Chomsky is Professor Emeritus in the Departments of Linguistics and Philosophy at the Massachusetts Institute of Technology (MIT), an award-winning Professor of Linguistics, and Chair of the Agnese Haury Program in Environmental and Social Justice at the University of Arizona. He is one of the world's most cited academics and an intellectual who is considered a national and international treasure by millions.
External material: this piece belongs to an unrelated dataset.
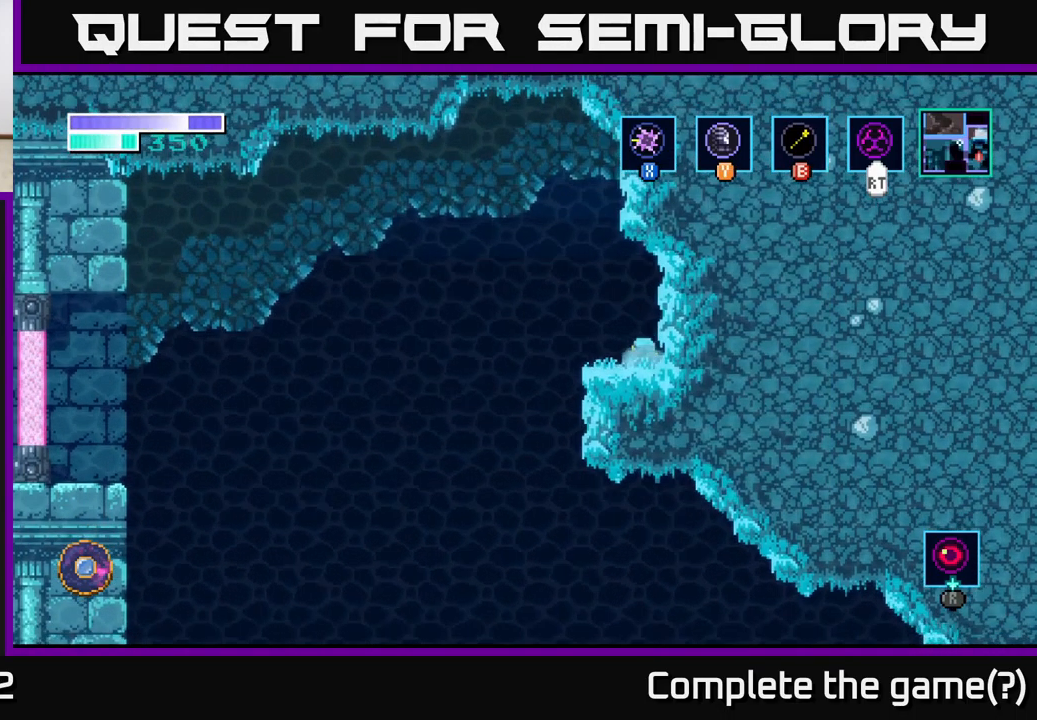
{"buttons": [], "left_stick": "down-left", "right_stick": "center", "events": [[467, "left_stick", "down-left"]]}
He has published more than 150 books on linguistics, political and social thought, political economy, media studies, US international politics, and international affairs. His most recent works are The Secrets of Words (with Andrea Moro, MIT Press, 2022); The Retreat: Iraq, Libya, Afghanistan, and the Fragility of US Power (with Vijay Prashad, The New Press 2022) and The Cliff: Neoliberalism, the Pandemic, and the Urgent Need for Social Change (with C. J. Polychroniuou, Haymarket Books 2021) .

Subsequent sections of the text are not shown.